TASK DATA:
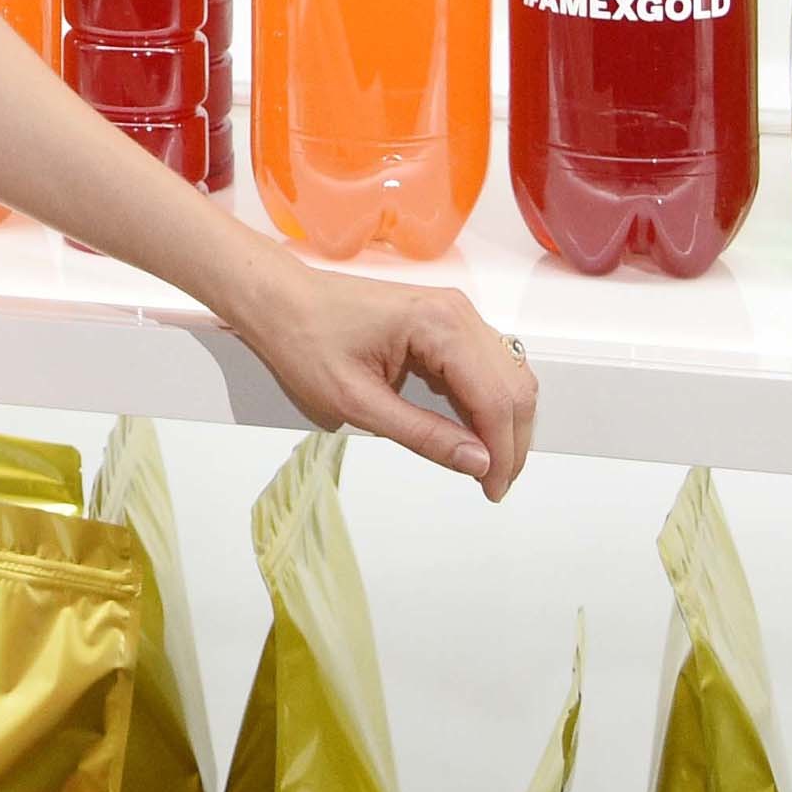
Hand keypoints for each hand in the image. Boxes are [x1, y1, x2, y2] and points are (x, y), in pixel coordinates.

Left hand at [233, 258, 536, 499]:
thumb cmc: (304, 341)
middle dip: (511, 441)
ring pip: (507, 376)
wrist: (277, 299)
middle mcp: (457, 312)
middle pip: (514, 386)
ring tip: (484, 467)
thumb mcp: (357, 402)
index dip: (502, 452)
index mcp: (439, 325)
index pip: (497, 398)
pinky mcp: (444, 322)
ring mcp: (453, 313)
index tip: (492, 491)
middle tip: (492, 486)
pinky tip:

DESCRIPTION OF THE TASK:
Repeat the data verbatim through the "thumb mcp: (357, 402)" line, no pictures.

FINISHED EXERCISE:
Hand keypoints for each hand in the image. Boxes are [x1, y1, x2, y2] and points are (x, y), in pixel coordinates.

Left hand at [233, 258, 536, 499]:
thumb cmc: (304, 341)
middle dip: (511, 441)
ring pip: (507, 376)
wrist: (277, 299)
middle mcp: (457, 312)
middle pip: (514, 386)
ring tip: (484, 467)
thumb mcp: (357, 402)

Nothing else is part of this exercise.